# EXERCISE
Please set out the material below as a Markdown table with two columns, Row and Line, numbering each line and leaving out blank lines.
..........
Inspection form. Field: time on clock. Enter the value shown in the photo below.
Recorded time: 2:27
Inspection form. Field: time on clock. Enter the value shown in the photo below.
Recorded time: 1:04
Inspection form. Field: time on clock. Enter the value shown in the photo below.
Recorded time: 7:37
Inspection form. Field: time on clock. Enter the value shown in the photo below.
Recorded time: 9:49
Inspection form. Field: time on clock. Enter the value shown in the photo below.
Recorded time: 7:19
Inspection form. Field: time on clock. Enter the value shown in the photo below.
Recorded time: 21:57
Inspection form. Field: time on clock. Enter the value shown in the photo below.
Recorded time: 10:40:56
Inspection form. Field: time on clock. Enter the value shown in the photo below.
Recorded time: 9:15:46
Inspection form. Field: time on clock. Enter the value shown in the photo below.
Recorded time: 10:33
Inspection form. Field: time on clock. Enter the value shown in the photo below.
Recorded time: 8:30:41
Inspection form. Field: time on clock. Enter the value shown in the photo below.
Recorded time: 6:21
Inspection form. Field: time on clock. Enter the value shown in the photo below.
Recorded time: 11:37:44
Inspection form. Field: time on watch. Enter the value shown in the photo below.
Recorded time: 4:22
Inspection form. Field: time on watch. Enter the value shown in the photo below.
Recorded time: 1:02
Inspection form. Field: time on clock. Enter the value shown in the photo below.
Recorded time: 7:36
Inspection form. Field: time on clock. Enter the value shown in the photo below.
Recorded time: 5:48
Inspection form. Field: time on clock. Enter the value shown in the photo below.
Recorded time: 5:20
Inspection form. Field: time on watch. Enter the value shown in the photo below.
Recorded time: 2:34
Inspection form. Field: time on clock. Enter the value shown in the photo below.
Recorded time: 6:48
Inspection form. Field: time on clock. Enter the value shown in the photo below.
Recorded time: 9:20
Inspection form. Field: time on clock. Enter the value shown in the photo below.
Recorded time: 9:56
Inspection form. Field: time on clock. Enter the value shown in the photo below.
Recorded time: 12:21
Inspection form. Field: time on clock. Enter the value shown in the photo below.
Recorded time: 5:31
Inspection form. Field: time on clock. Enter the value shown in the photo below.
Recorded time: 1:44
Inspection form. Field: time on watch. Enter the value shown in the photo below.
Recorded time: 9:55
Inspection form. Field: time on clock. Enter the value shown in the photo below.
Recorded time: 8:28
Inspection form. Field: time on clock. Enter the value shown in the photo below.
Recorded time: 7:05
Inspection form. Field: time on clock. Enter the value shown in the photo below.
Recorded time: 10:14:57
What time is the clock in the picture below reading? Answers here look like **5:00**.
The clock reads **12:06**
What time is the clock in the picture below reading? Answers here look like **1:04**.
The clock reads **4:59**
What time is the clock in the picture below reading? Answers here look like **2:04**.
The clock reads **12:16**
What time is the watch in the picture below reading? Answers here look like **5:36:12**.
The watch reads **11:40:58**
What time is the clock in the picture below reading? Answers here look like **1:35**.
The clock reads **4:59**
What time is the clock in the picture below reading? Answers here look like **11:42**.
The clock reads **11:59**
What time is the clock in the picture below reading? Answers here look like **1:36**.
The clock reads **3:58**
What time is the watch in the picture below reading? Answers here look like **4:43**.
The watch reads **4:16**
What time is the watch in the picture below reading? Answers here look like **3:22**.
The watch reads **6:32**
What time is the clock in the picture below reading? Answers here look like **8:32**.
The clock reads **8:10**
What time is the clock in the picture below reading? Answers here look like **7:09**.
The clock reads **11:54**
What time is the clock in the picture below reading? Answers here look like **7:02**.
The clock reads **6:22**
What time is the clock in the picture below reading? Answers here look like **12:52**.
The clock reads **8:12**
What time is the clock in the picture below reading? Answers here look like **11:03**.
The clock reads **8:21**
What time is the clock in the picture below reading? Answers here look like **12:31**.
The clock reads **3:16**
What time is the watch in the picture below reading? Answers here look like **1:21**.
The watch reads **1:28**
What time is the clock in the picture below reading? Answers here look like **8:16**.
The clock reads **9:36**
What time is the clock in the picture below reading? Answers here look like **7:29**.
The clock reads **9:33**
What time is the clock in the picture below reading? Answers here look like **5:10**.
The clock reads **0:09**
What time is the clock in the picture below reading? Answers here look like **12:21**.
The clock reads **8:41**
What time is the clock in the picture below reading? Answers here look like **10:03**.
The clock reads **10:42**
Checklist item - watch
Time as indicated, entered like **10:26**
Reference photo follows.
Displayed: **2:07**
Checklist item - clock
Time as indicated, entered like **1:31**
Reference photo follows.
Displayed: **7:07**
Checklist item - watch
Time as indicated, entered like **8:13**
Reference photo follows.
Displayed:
..........
# PROBLEM SOLUTION
| Row | Line |
|---|---|
| 1 | Inspection form. Field: time on clock. Enter the value shown in the photo below. |
| 2 | Recorded time: 2:27 |
| 3 | Inspection form. Field: time on clock. Enter the value shown in the photo below. |
| 4 | Recorded time: 1:04 |
| 5 | Inspection form. Field: time on clock. Enter the value shown in the photo below. |
| 6 | Recorded time: 7:37 |
| 7 | Inspection form. Field: time on clock. Enter the value shown in the photo below. |
| 8 | Recorded time: 9:49 |
| 9 | Inspection form. Field: time on clock. Enter the value shown in the photo below. |
| 10 | Recorded time: 7:19 |
| 11 | Inspection form. Field: time on clock. Enter the value shown in the photo below. |
| 12 | Recorded time: 21:57 |
| 13 | Inspection form. Field: time on clock. Enter the value shown in the photo below. |
| 14 | Recorded time: 10:40:56 |
| 15 | Inspection form. Field: time on clock. Enter the value shown in the photo below. |
| 16 | Recorded time: 9:15:46 |
| 17 | Inspection form. Field: time on clock. Enter the value shown in the photo below. |
| 18 | Recorded time: 10:33 |
| 19 | Inspection form. Field: time on clock. Enter the value shown in the photo below. |
| 20 | Recorded time: 8:30:41 |
| 21 | Inspection form. Field: time on clock. Enter the value shown in the photo below. |
| 22 | Recorded time: 6:21 |
| 23 | Inspection form. Field: time on clock. Enter the value shown in the photo below. |
| 24 | Recorded time: 11:37:44 |
| 25 | Inspection form. Field: time on watch. Enter the value shown in the photo below. |
| 26 | Recorded time: 4:22 |
| 27 | Inspection form. Field: time on watch. Enter the value shown in the photo below. |
| 28 | Recorded time: 1:02 |
| 29 | Inspection form. Field: time on clock. Enter the value shown in the photo below. |
| 30 | Recorded time: 7:36 |
| 31 | Inspection form. Field: time on clock. Enter the value shown in the photo below. |
| 32 | Recorded time: 5:48 |
| 33 | Inspection form. Field: time on clock. Enter the value shown in the photo below. |
| 34 | Recorded time: 5:20 |
| 35 | Inspection form. Field: time on watch. Enter the value shown in the photo below. |
| 36 | Recorded time: 2:34 |
| 37 | Inspection form. Field: time on clock. Enter the value shown in the photo below. |
| 38 | Recorded time: 6:48 |
| 39 | Inspection form. Field: time on clock. Enter the value shown in the photo below. |
| 40 | Recorded time: 9:20 |
| 41 | Inspection form. Field: time on clock. Enter the value shown in the photo below. |
| 42 | Recorded time: 9:56 |
| 43 | Inspection form. Field: time on clock. Enter the value shown in the photo below. |
| 44 | Recorded time: 12:21 |
| 45 | Inspection form. Field: time on clock. Enter the value shown in the photo below. |
| 46 | Recorded time: 5:31 |
| 47 | Inspection form. Field: time on clock. Enter the value shown in the photo below. |
| 48 | Recorded time: 1:44 |
| 49 | Inspection form. Field: time on watch. Enter the value shown in the photo below. |
| 50 | Recorded time: 9:55 |
| 51 | Inspection form. Field: time on clock. Enter the value shown in the photo below. |
| 52 | Recorded time: 8:28 |
| 53 | Inspection form. Field: time on clock. Enter the value shown in the photo below. |
| 54 | Recorded time: 7:05 |
| 55 | Inspection form. Field: time on clock. Enter the value shown in the photo below. |
| 56 | Recorded time: 10:14:57 |
| 57 | What time is the clock in the picture below reading? Answers here look like **5:00**. |
| 58 | The clock reads **12:06** |
| 59 | What time is the clock in the picture below reading? Answers here look like **1:04**. |
| 60 | The clock reads **4:59** |
| 61 | What time is the clock in the picture below reading? Answers here look like **2:04**. |
| 62 | The clock reads **12:16** |
| 63 | What time is the watch in the picture below reading? Answers here look like **5:36:12**. |
| 64 | The watch reads **11:40:58** |
| 65 | What time is the clock in the picture below reading? Answers here look like **1:35**. |
| 66 | The clock reads **4:59** |
| 67 | What time is the clock in the picture below reading? Answers here look like **11:42**. |
| 68 | The clock reads **11:59** |
| 69 | What time is the clock in the picture below reading? Answers here look like **1:36**. |
| 70 | The clock reads **3:58** |
| 71 | What time is the watch in the picture below reading? Answers here look like **4:43**. |
| 72 | The watch reads **4:16** |
| 73 | What time is the watch in the picture below reading? Answers here look like **3:22**. |
| 74 | The watch reads **6:32** |
| 75 | What time is the clock in the picture below reading? Answers here look like **8:32**. |
| 76 | The clock reads **8:10** |
| 77 | What time is the clock in the picture below reading? Answers here look like **7:09**. |
| 78 | The clock reads **11:54** |
| 79 | What time is the clock in the picture below reading? Answers here look like **7:02**. |
| 80 | The clock reads **6:22** |
| 81 | What time is the clock in the picture below reading? Answers here look like **12:52**. |
| 82 | The clock reads **8:12** |
| 83 | What time is the clock in the picture below reading? Answers here look like **11:03**. |
| 84 | The clock reads **8:21** |
| 85 | What time is the clock in the picture below reading? Answers here look like **12:31**. |
| 86 | The clock reads **3:16** |
| 87 | What time is the watch in the picture below reading? Answers here look like **1:21**. |
| 88 | The watch reads **1:28** |
| 89 | What time is the clock in the picture below reading? Answers here look like **8:16**. |
| 90 | The clock reads **9:36** |
| 91 | What time is the clock in the picture below reading? Answers here look like **7:29**. |
| 92 | The clock reads **9:33** |
| 93 | What time is the clock in the picture below reading? Answers here look like **5:10**. |
| 94 | The clock reads **0:09** |
| 95 | What time is the clock in the picture below reading? Answers here look like **12:21**. |
| 96 | The clock reads **8:41** |
| 97 | What time is the clock in the picture below reading? Answers here look like **10:03**. |
| 98 | The clock reads **10:42** |
| 99 | Checklist item - watch |
| 100 | Time as indicated, entered like **10:26** |
| 101 | Reference photo follows. |
| 102 | Displayed: **2:07** |
| 103 | Checklist item - clock |
| 104 | Time as indicated, entered like **1:31** |
| 105 | Reference photo follows. |
| 106 | Displayed: **7:07** |
| 107 | Checklist item - watch |
| 108 | Time as indicated, entered like **8:13** |
| 109 | Reference photo follows. |
| 110 | Displayed: |